The other evening, while I was dropping my little girl off for bible class at church, I passed an old friend in the hall. We exchanged greetings with smiles, and I asked her how she was doing. Her response was a chipper “Everything’s great!” She doesn’t know it, but I know that’s a lie. I was told by a mutual friend that her husband, the father of her three kids, is having an affair with a girl nearly half his age. He won’t leave her, he’s said. Their house is in foreclosure, she’s filed for divorce, and life’s a wreck.
Now, in all fairness, standing in front of a class of five-year olds is not the place to go into this. And, even though I’ve known her the better part of a quarter century, we’re not the closest of friends and I’m not her confidant - there are others whom I know are there for her. But that needn’t stop me from praying.
I often think that, were Jesus here in the flesh today, one of His biggest beefs with the modern church (the modern world, in general) is near-idolization of personal privacy coupled with egos that won’t admit need. These things have led us to schizophrenic lives, filled with the pressure to appear well manicured even while we wallow in despair and hopelessness underneath the thin veneer. But it leaves us with the quandary of how to help those who won’t admit the need for help. Encountering my friend, knowing something of her secret problems, has raised within me the desire to be more proactive about these things.
I want to go behind the mask; and I thing God has wanted us to do this all along. Beginning with the first recorded sins we find excuses for ignorance that fall flat on holy ears - Cain’s complaint that he is not his brother’s keeper is both a diversion from the truth and an excuse for his feigned ignorance. And we see throughout scripture that we are to be a community, involved in one another’s lives and sharing our needs and joys. But when things get too personal, or when it seems we might no long fit in were a situation revealed, we quite easily close up and shut out that community intended for our help and comfort. So I want to see beyond the masks that we wear, to know when (and how) to help. Not in a nosy, gossipy way, and not so that I can hold things against people; I want to be able to help as I can, ans especially to pray for them.
If the least I can do is to pray for a person, then I believe I truly done a lot. Perhaps if more of us (myself included) did not politely look the other way but took active interest in lives - especially in praying for those lives - then we would see a different world. Often, a lot more than prayer can be offered without much effort. Lives can be changed, hearts healed, and people given hope. All by seeing through a mask.
Be willing to look beyond the mask, to see the needs in lives, and do what you can for them.


I can really relate to this post, on two different levels. On one hand, I know that I have been that person with the mask on, with held, and putting on that smile, when things are just not going well.
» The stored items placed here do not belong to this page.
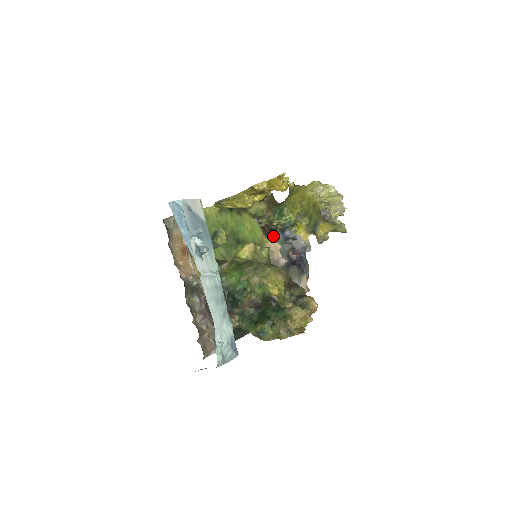
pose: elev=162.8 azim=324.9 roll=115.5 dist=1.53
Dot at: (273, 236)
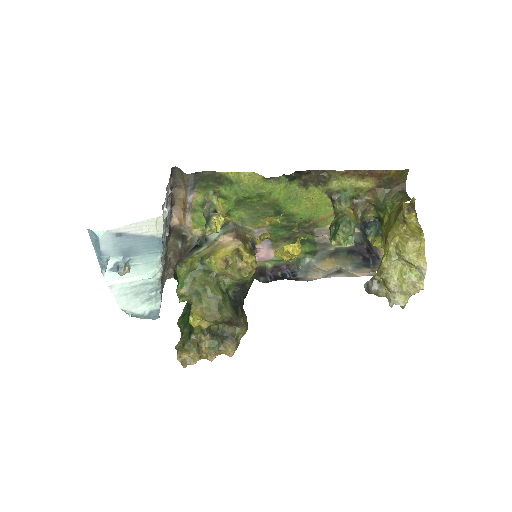
Dot at: occluded
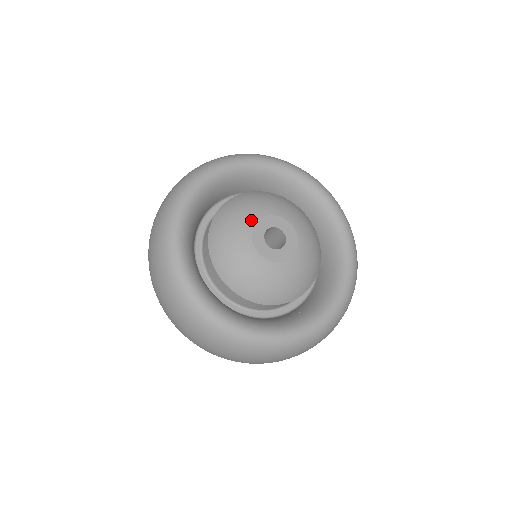
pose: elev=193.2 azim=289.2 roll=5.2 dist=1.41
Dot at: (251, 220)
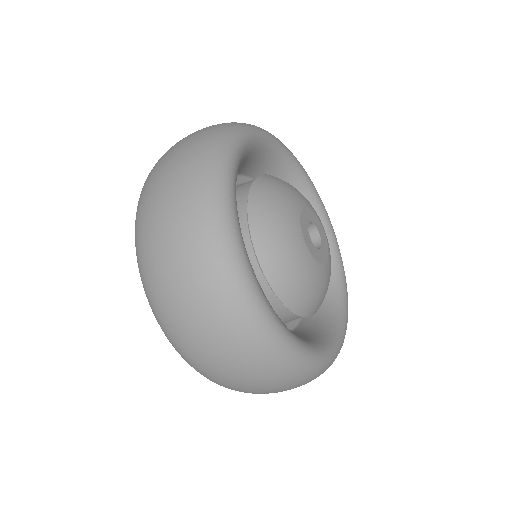
Dot at: (297, 227)
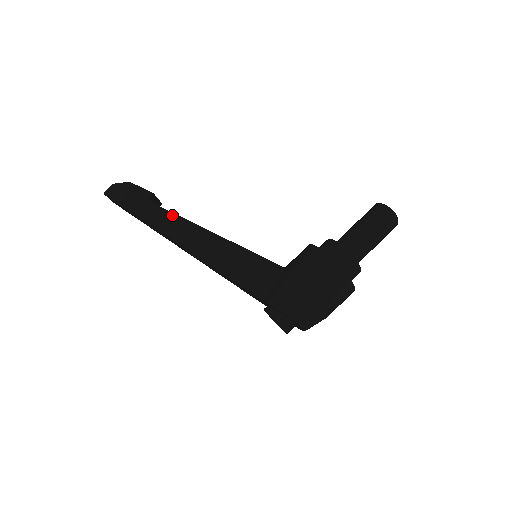
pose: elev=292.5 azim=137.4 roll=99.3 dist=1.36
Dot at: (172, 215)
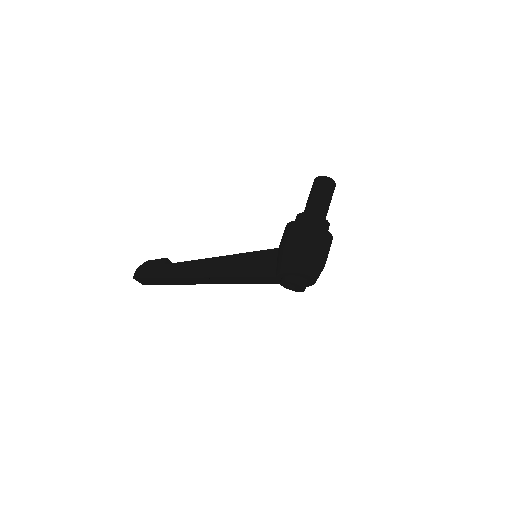
Dot at: (186, 263)
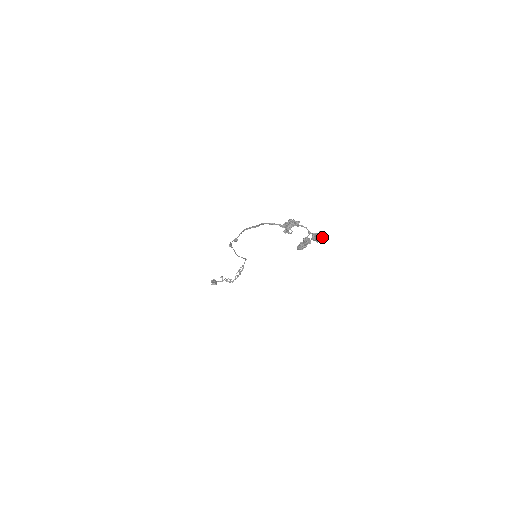
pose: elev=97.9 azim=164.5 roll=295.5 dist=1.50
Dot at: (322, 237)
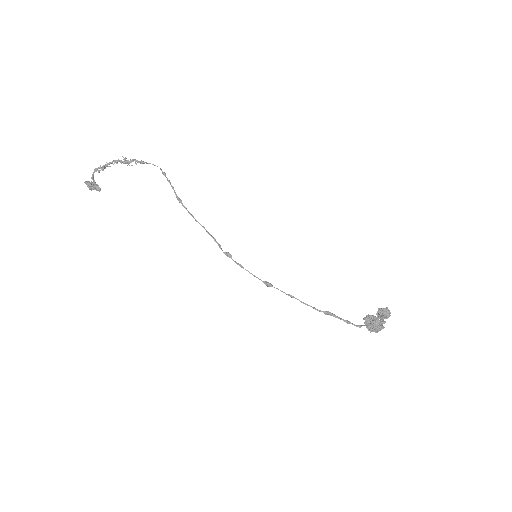
Dot at: (388, 316)
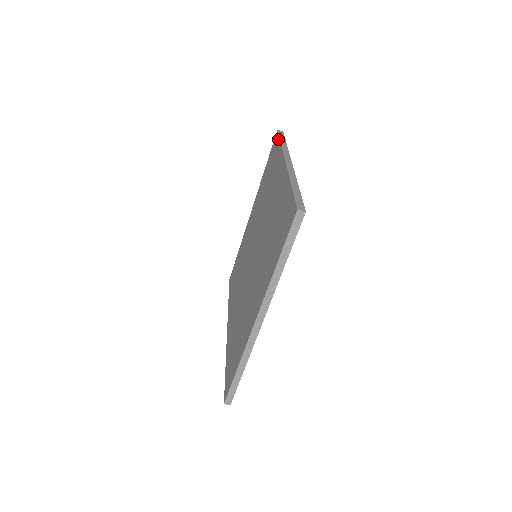
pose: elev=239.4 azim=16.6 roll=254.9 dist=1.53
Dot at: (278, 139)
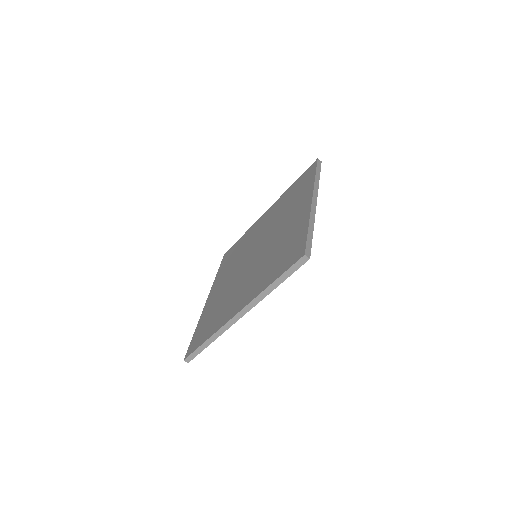
Dot at: (315, 169)
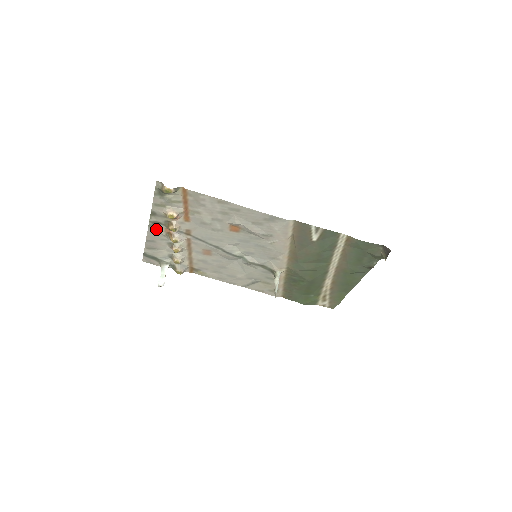
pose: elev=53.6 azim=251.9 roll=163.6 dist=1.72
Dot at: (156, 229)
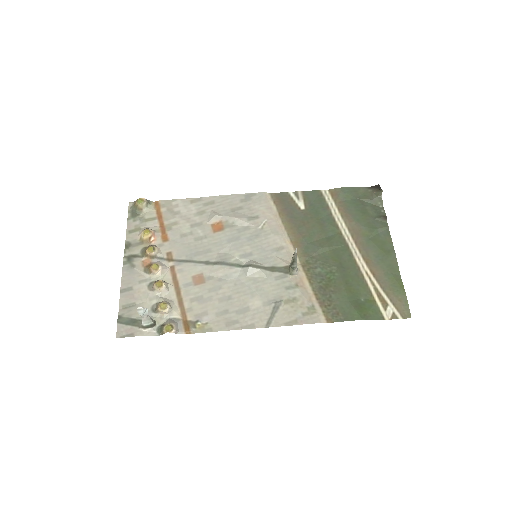
Dot at: (132, 266)
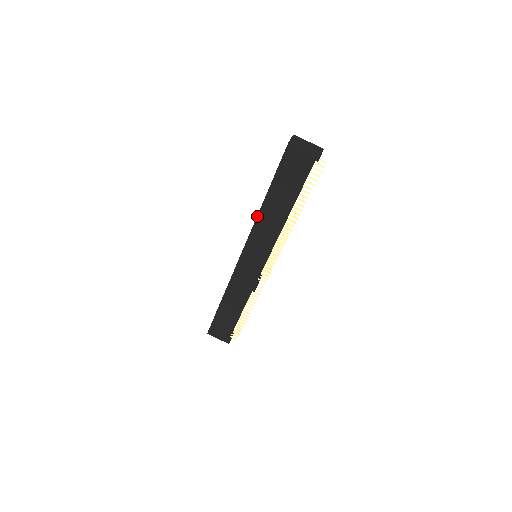
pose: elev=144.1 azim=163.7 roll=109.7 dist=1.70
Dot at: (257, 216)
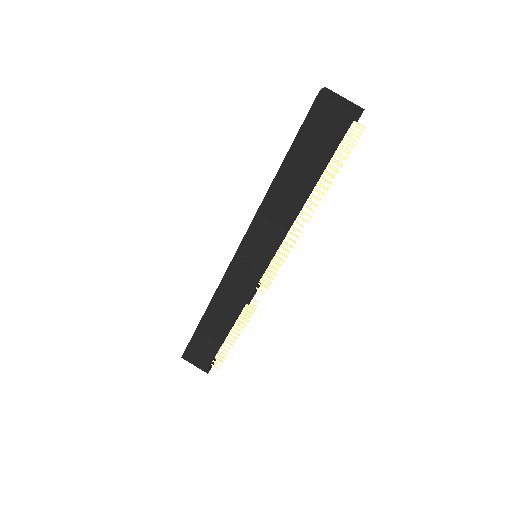
Dot at: (264, 198)
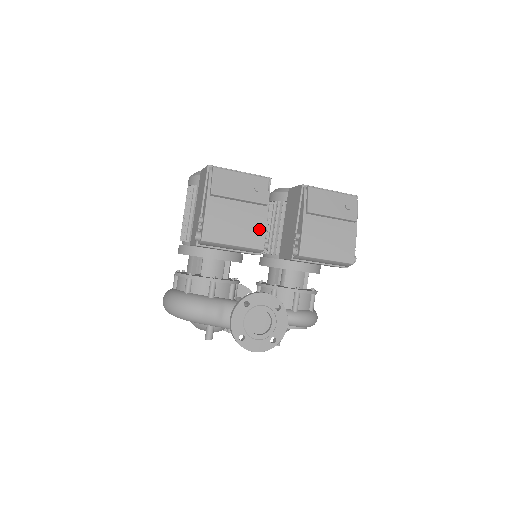
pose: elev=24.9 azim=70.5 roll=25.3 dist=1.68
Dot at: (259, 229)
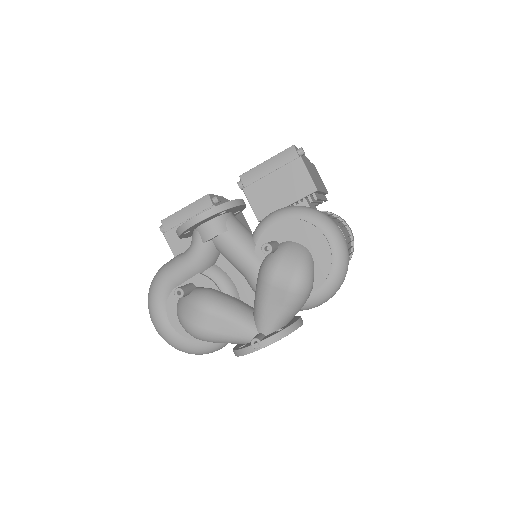
Dot at: occluded
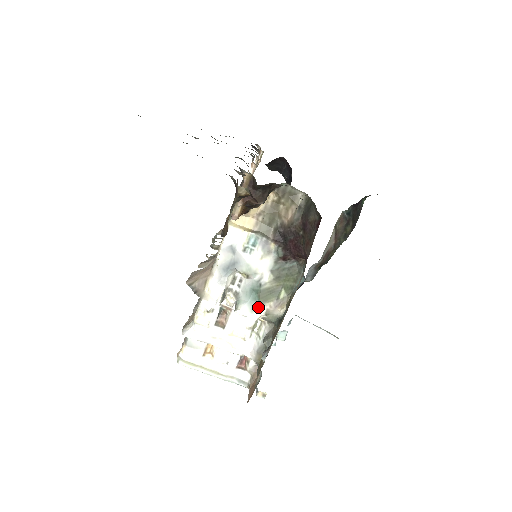
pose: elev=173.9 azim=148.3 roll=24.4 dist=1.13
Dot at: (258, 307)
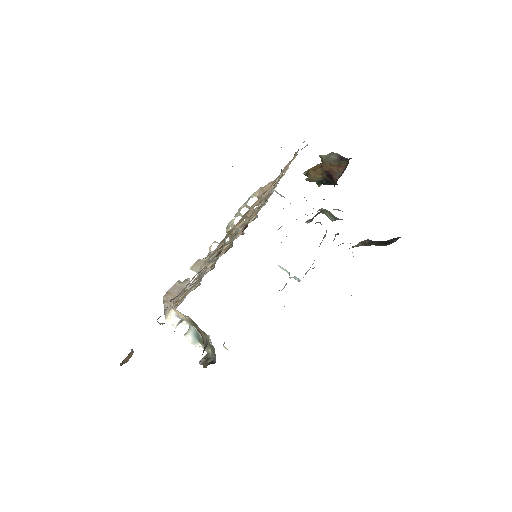
Dot at: (198, 343)
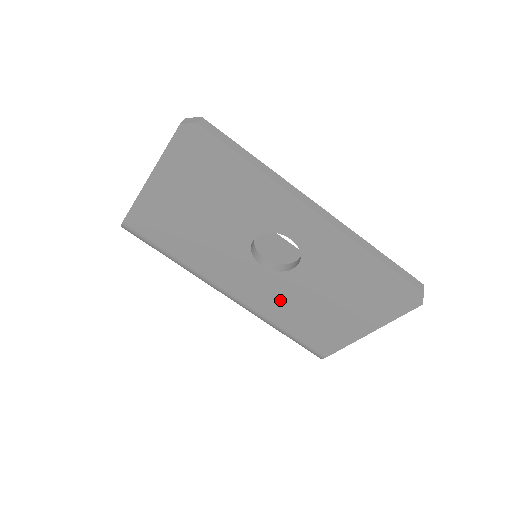
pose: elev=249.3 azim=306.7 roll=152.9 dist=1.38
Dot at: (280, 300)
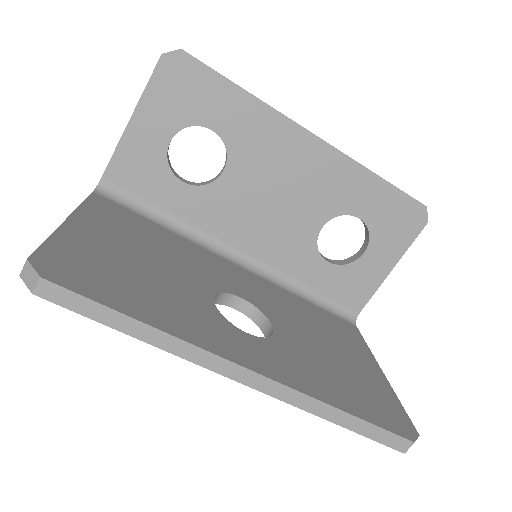
Dot at: occluded
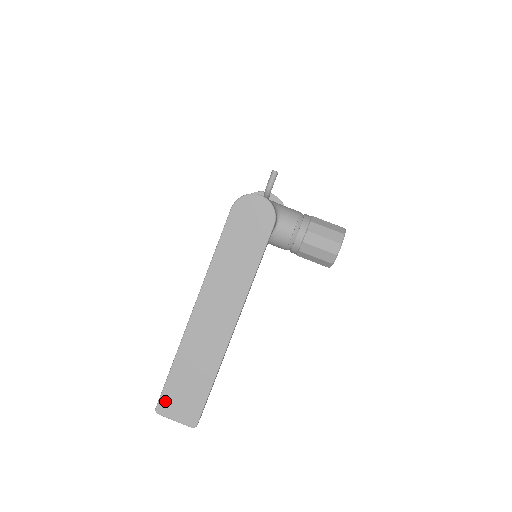
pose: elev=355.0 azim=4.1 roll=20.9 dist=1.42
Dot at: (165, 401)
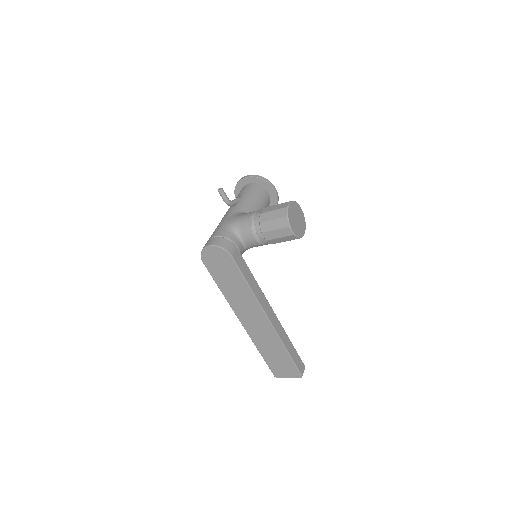
Dot at: (275, 372)
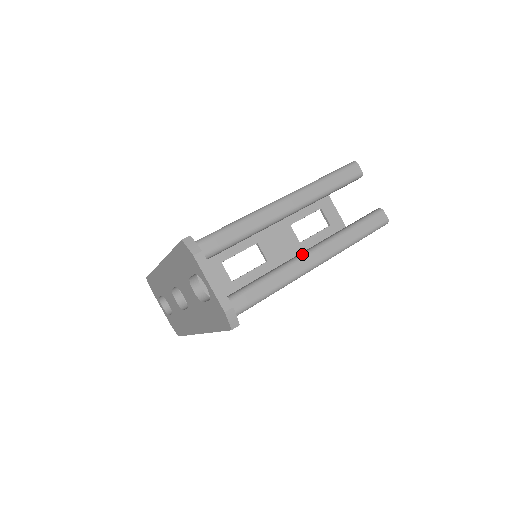
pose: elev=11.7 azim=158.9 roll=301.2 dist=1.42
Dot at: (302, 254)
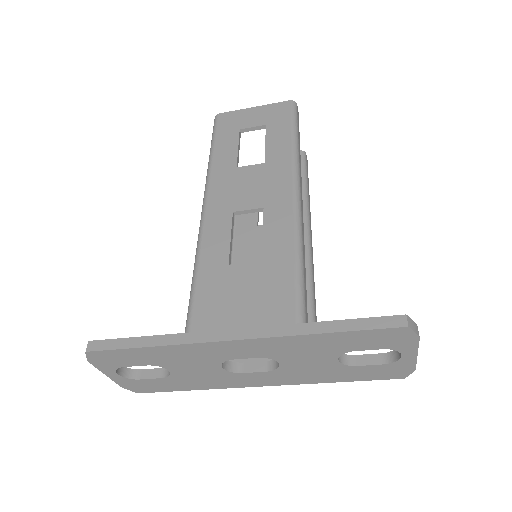
Dot at: (308, 239)
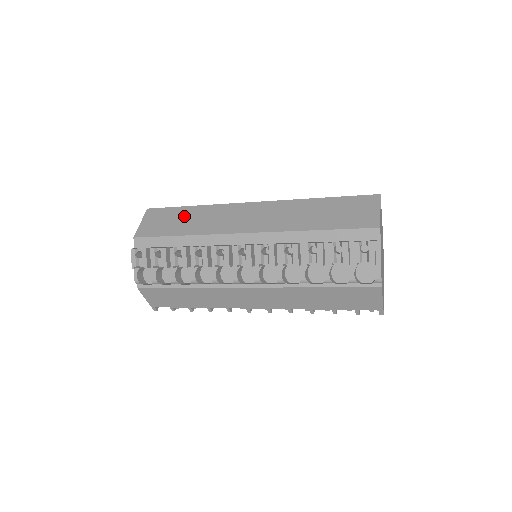
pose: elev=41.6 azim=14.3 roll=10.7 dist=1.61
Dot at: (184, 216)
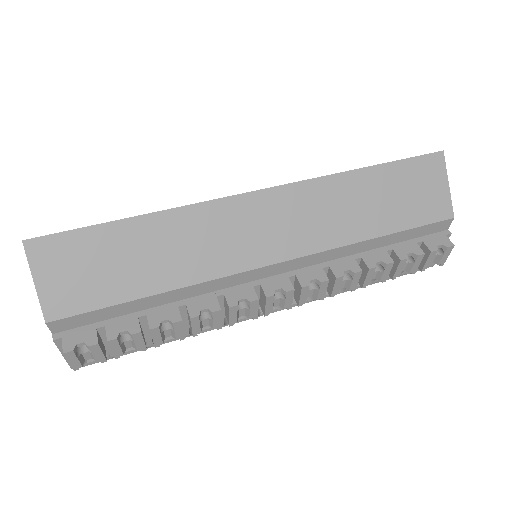
Dot at: (131, 247)
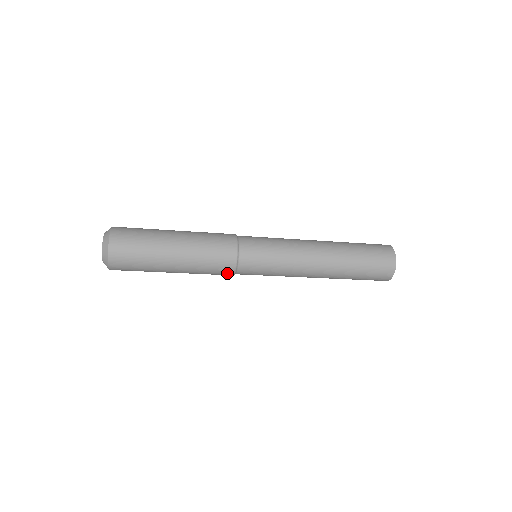
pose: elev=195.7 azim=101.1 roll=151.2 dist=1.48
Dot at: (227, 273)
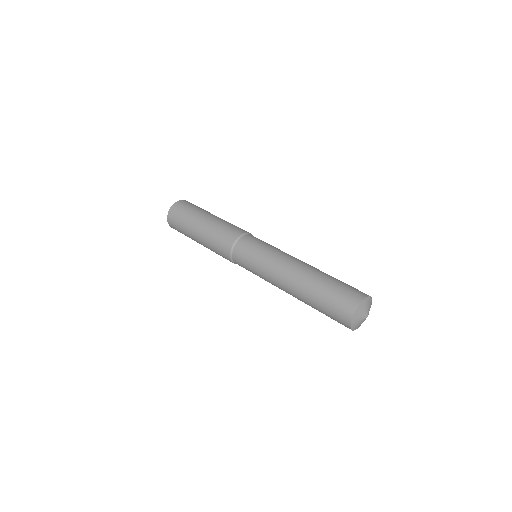
Dot at: occluded
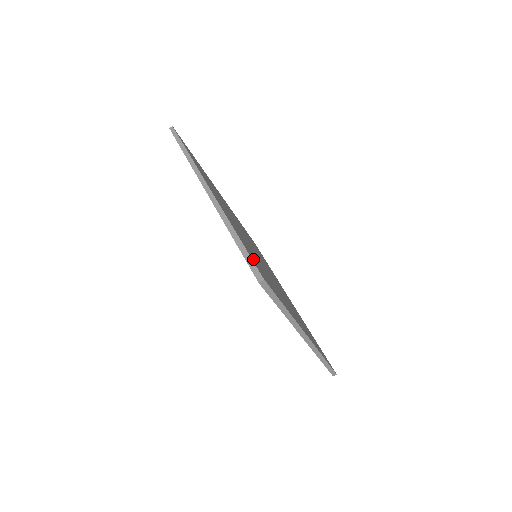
I’m also on the other side of that, living in a community of people, who want to know and be involved in everything that those around them are doing, but don’t share the big things going on in their lives, good or bad. It’s frustrating, because it’s impossible to be close, help, or really feel considered a part of the community, when they are not including us in their lives, yet they claim that we are a community, and their friends. It makes me wonder if it’s a pride issue, that they think they can handle all and everything going on in their lives, and don’t need anybody, or if they feel like none of us would want to know. (which isn’t true) I really have felt that it’s a superficial relationship for that reason. When on the other hand, other people in the community and us, share what is going on in our lives from mundane to big things. It creates closeness, and real ness.